It is possible to draw substantial amounts of energy from the local environment and use that energy to charge batteries. Not only that, but when this method of charging is used, the batteries gradually get conditioned to this form of non-conventional energy and their capacity for doing work increases. In addition, about 50% of vehicle batteries abandoned as being incapable of holding their charge any longer, will respond to this type of charging and revive fully. This means that a battery bank can be created for almost no cost.
However, while this economic angle is very attractive, the practical aspect of using batteries for any significant home application is just not practical. Firstly, lead-acid batteries tend to get acid all over the place when repeatedly charged, and this is not suited to most home locations. Secondly, it is recommended that batteries are not discharged more rapidly than a twenty hour period. This means that a battery rated at a capacity of 80 Amp-hours (AHr) should not be required to supply a current of more than 4 amps. This is a devastating restriction which pushes battery operation into the non-practical category, except for very minor loads like lights, TVs, DVD recorders and similar equipment with minimal power requirements.

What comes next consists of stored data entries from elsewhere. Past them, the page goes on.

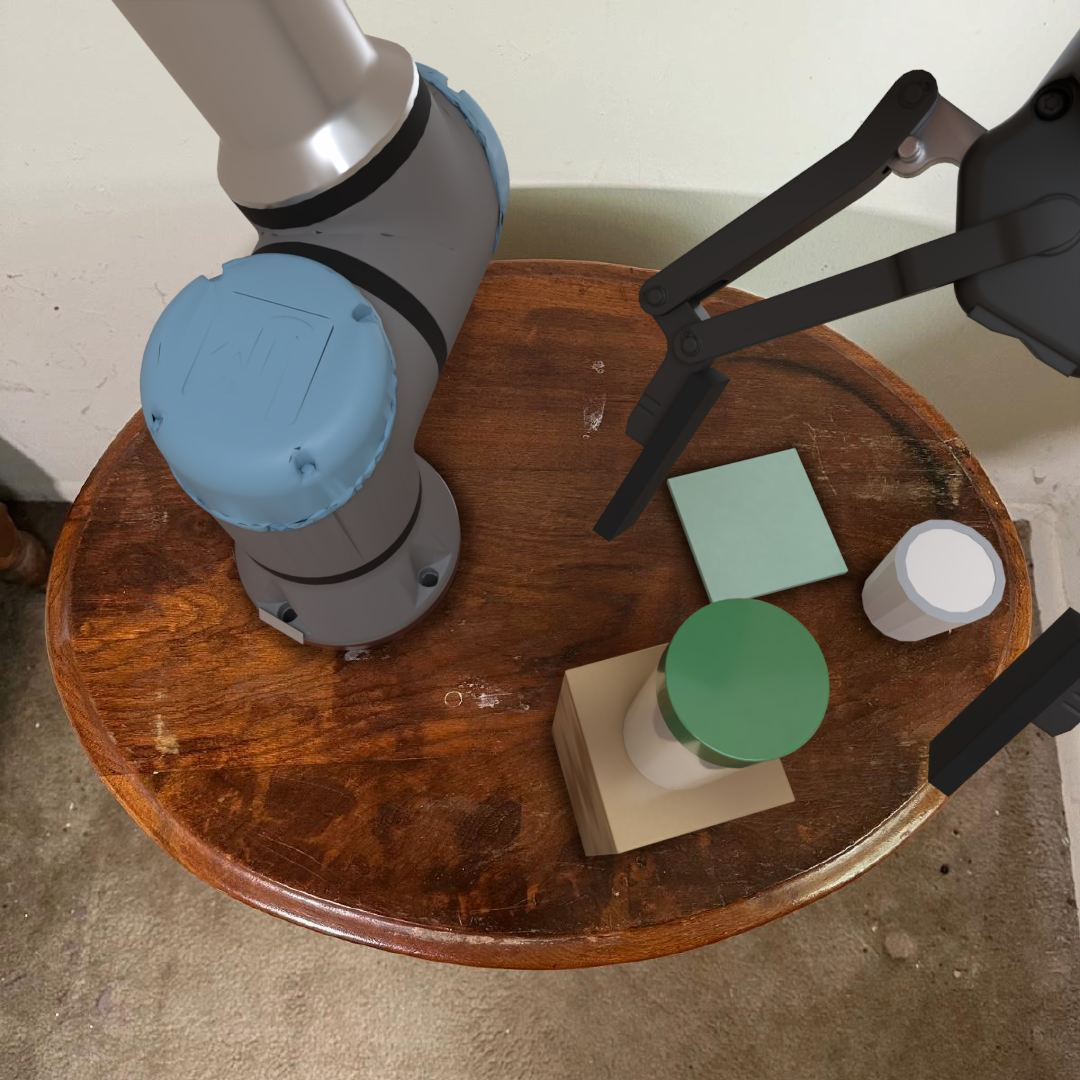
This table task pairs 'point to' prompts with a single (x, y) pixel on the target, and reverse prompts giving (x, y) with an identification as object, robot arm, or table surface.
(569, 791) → the plinth
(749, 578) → the mat
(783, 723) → the cylinder
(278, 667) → the table surface
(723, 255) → the robot arm
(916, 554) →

The main costs of running a home are those of heating/cooling the premises and operating equipment like a washing machine. These items have a minimum load capacity of just over 2 kW. It makes no difference to the power requirement if you use a 12-volt, 24-volt or 48-volt battery bank. No matter which arrangement is chosen, the number of batteries needed to provide any given power requirement is the same. The higher voltage banks can have smaller diameter wiring as the current is lower, but the power requirement remains the same.
So, to provide a 2 kW load with power, requires a total current from 12-volt batteries of 2000 / 12 = 167 amps. Using 80 AHr batteries this is 42 batteries. Unfortunately, the charging circuits described below, will not charge a battery which is powering a load. This means that for a requirement like heating, which is a day and night requirement, there needs to be two of these battery banks, which takes us to 84 batteries. This is only for a minimal 2 kW loading, which means that if this is being used for heating, it is not possible to operate the washing machine unless the heating is turned off. So, allowing for some extra loading like this, the battery count reaches, perhaps, 126. Ignoring the cost, and assuming that you can find some way to get over the acid problem, the sheer physical volume of this number of batteries is just not realistic for domestic installation and use. In passing, you would also need two inverters with a 2.5 kW operating capacity
This brings home the value of devices like the Wang Shum Ho 5 kW permanent magnet motor-generator which is compact and requires no fuel or batteries to operate. However, the pulsed-charging systems are important as they show us features of the local energy field and how to tap it.
With this system, the rotor is started spinning by hand. As a magnet passes the triple-wound "tri-filar" coil, it induces a voltage in all three coil windings. The magnet on the rotor is effectively contributing energy to the circuit as it passes the coil. One winding feeds a current to the base of the transistor via the resistor 'R'. This switches the transistor hard on, driving a strong current pulse from the battery through the second coil winding, creating a 'North' pole at the top of the coil, boosting the rotor on its way. As only a changing magnetic field generate a voltage in a coil winding, the steady transistor current through coil two is unable to sustain the transistor base current through coil one and the transistor switches off again.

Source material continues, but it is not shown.